And our next question comes from Alex Gauna of UBS.

Q - Alex Gauna - UBS

First off, I'm noticing that your revenue guidance is a very tight range in a relatively uncertain environment. I'm kind of curious, what is it that giving you the confidence to be guiding such a tight range? And then secondarily, also noticing how nicely controlled your inventory is. And maybe you can give us a little more color on what Broadcom does so well that allows them to move through these downturns with such grace, while others kind of fall apart as they hit the downturn walls?

A - Bruce Kiddoo

Sure. I think from a revenue point of view, as most people know, as we go into a quarter, we generally have 80% to 90% on backlog. And so that gives us good visibility into a quarter. The other things that we do that helps us is we have a small amount, relatively 13% in Q4, that goes through distribution. And so again, that gives us good visibility into really what our end customers need and want. And so because of that, I think we feel comfortable from the revenue guidance point of view. I think as you know, we generally come in relatively close and we certainly make sure that we're prudent and we incorporated all the risk into that, so that we at least hit the guidance that we've given. Concerning inventory, for many of the same reasons that we're able to have the good visibility into revenue, it helps us manage inventory as well. And that's staying very close contact with our customers. We obviously always focus on large customers. And we're able to work with them, understand their forecast. In many cases, this allows us to work with the end customer and understand if the supply chain is building up too much or too little. And so that allows us to closely match kind of our build plan with what our customers actually need. And so going forward, we watch that very closely. And I think that's a huge benefit for Broadcom is that that kind of close coupling with our customers. It helps us from a revenue forecast, it helps us from an inventory management point of view.

A - Scott McGregor

Alex, one other perspective on that. I think as a fabless Company, we have an advantage because when we see some softening up we just cut wafer starts right there. Whereas I think if you own your own fabs you're more likely to have some optimism that this must be a short lived phenomenon because you're going to pay the wages for all the people who work in the fabs anyway. And so, you're more likely to run the fabs and hope things pick up, rather than take the hit on your cost of goods for unloading your fabs. I think that's a factor too, fab versus fabless.

Q - Alex Gauna - UBS

Can you comment, you mentioned the backlog in the distribution here. Is that on an improving trend here as we've moved into the new year or is it just stable to no change, similarly with distribution?

A - Bruce Kiddoo

Well, as a percentage of total sales, Alex our sales to the distribution channel remained constant Q to Q at right around 13% of sales.

Q - Alex Gauna - UBS

I'm asking for color on how they're acting now in the new year? We're relatively deeply into it for you guys. Usually, you report much earlier.

A - Bruce Kiddoo

I don't think there is any new information out there.

Q - Alex Gauna - UBS

Scott, if I could ask you, you made some comments on the cable set-top boxes and we've seen some pretty healthy numbers from your customers. And also, we've heard some pretty robust capex increases from the carriers. I'm surprised you're not being a little bit more upbeat on that category. Does that have the ability to upside on the positive side or are there share issues or again, mix issues that are keeping you a little bit more sedate on that front?

» Task instructions:
• a. In the earnings call transcript, what share of its revenue does the company usually have on backlog going into a quarter?
• b. Write the next part of the earnings call transcript, starting right after its final line.

» Stored records:
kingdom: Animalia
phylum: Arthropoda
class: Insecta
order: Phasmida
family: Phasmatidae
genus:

» Outputs for the tasks:
• a. Generally 80% to 90%.

• b.
A - Scott McGregor

I think the positive things you heard from our customers were generally for parts they already purchased. Now, if they continue to have positive numbers, then of course that would weigh positively on our behalf. The capex increases we're seeing on behalf of a lot of these MSO's and so forth is a good trend and if that continues and others have that we could see some pick up from that.

Q - Alex Gauna - UBS

And Cisco mentioned on their conference call the effect of, I believe, cable card they were referring to here middle of this year. How should we think about that potentially impacting Broadcom and how are you planning to manage through that?

A - Scott McGregor

I don't think there's a whole lot of impact to us for cable cards. It's a relatively inexpensive part on that cable card that sells for $50. It's not a lot of silicone behind that. I wouldn't see that as a dramatic effect on our business.

Q - Alex Gauna - UBS

In terms of the channel? Is it going to be building up inventory for that or do you see no real change?

A - Scott McGregor

I think there may be some strategies from some of the MSO's in terms of balancing the different boxes they have, in terms of what's wavered and what's not and other things. But I think that probably would be kind of difficult to model. I think you're better off just looking at that on a fairly simplistic basis driven by capex cycles at the MSO's.

Q - Alex Gauna - UBS

I was surprised by the VDSL client side strength. Are you able to comment on which service providers or which geographies are taking those solutions and also what your prospects are on the CO side?

A - Scott McGregor

I can't comment specifically on the customers and if I told you the geographies you might figure out the customers. Let's just say they're big ones, though, Alex.

Operator

Our next question comes from Srini Pajjuri of Merrill Lynch.

Q - Srini Pajjuri - Merrill Lynch

Two questions. The first one is on the Gig-E controller business. You said that's been weak and it's going to decline again this quarter. I'm wondering, the growth in that market, is that purely a function of 10 gig taking off at this point or do you see any other growth drivers?

A - Scott McGregor

Srini, I think that you might have misheard us. We said that the controller market is declining but gig Ethernet switches and so forth is increasing, actually.

Q - Srini Pajjuri - Merrill Lynch

Absolutely, that's my question. On the controller side, the decline, will 10 gig be the primary growth driver going forward or do you see any other drivers out there?

A - Scott McGregor

I think it's a little early for the 10 gig. I think you'll see gig as the primarily driver for that for a while. For us, it was a bit of a mix shift issue. Again, moving more from some of the high end enterprise, moving more into the consumer, which we get a lower ASP on.

Q - Srini Pajjuri - Merrill Lynch

And then more of a longer term question. On the EDGE RF that you just announced, if I look at your portfolio, your focus is clearly shifting to 3G and you had some success in EDGE and now you're announcing RF. I'm trying to understand what your strategy is in in announcing an EDGE RF product this late in the ball game?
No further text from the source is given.